Training Dataset | |
---|---|
Scene Category | Number of Images |
Warehouse | 41526 |
Retail Store | 79283 |
Hospital | 57182 |
Office | 145940 |
Factory | 141442 |
Total | 465373 |
The KPI for the evaluation data are reported in the following table. Evaluation data is also generated with Omniverse. The model was evaluated with the KITTI 3D Metric, which evaluates object detection performance using mean Average Precision (mAP) at IOU 0.5.
Model | BEVFusion | |
---|---|---|
Content | AP11 | AP40 |
Evaluation set | 77.71% | 79.35% |
RGB Image : 1920 X 1080 X 3 LiDAR Point Cloud : N x 4 (N: nubmer of points, 4: xyz+intensity) Calibration matrix : Lidar to Camera prjoection matrix, Camera Intrinsic matrix
Category labels (people) and 3D bounding-box coordinates in nine dimension representation (cetner_x,cetner_y,center_z, scale_x, scale_y, scale_z, rotation_x, rotation_y, rotation_z) for each detected people in the input image.
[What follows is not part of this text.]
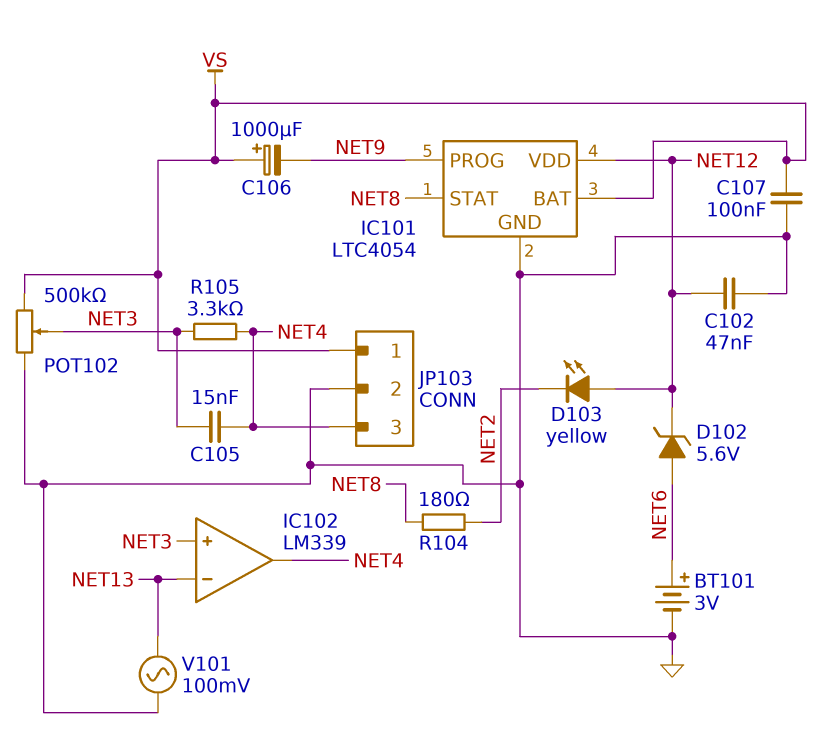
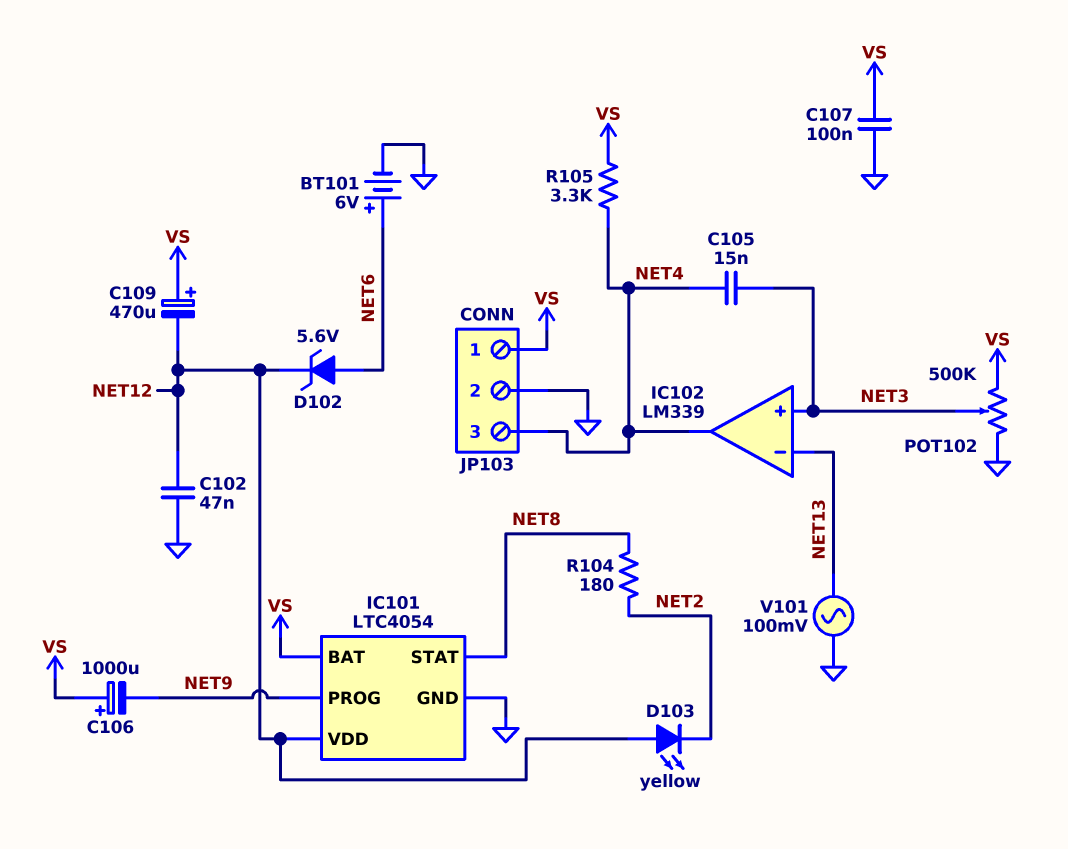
BT101: 3V (plus NET6, minus GND) -> 6V (plus NET6, minus GND)
C109: none -> 470uF (plus VS, minus NET12)
R105: 3.3k (NET3, NET4) -> 3.3k (NET4, VS)

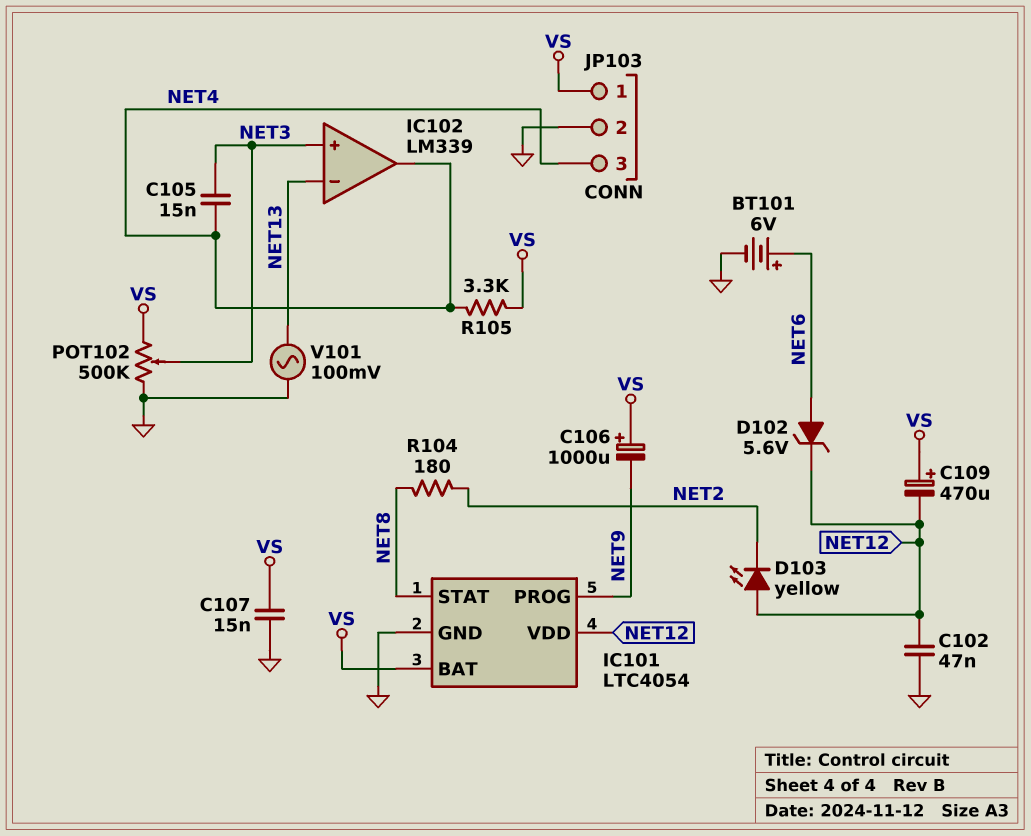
C107: 100nF (GND, VS) -> 15nF (GND, VS)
License to use these models is covered by the Model EULA. By downloading the model, you accept the terms and conditions of these licenses.
NVIDIA 3D Fusion model detects people .
NVIDIA’s platforms and application frameworks enable developers to build a wide array of AI applications. Consider potential algorithmic bias when choosing or creating the models being deployed. Work with the model’s developer to ensure that it meets the requirements for the relevant industry and use case; that the necessary instruction and documentation are provided to understand error rates, confidence intervals, and results; and that the model is being used under the conditions and in the manner intended.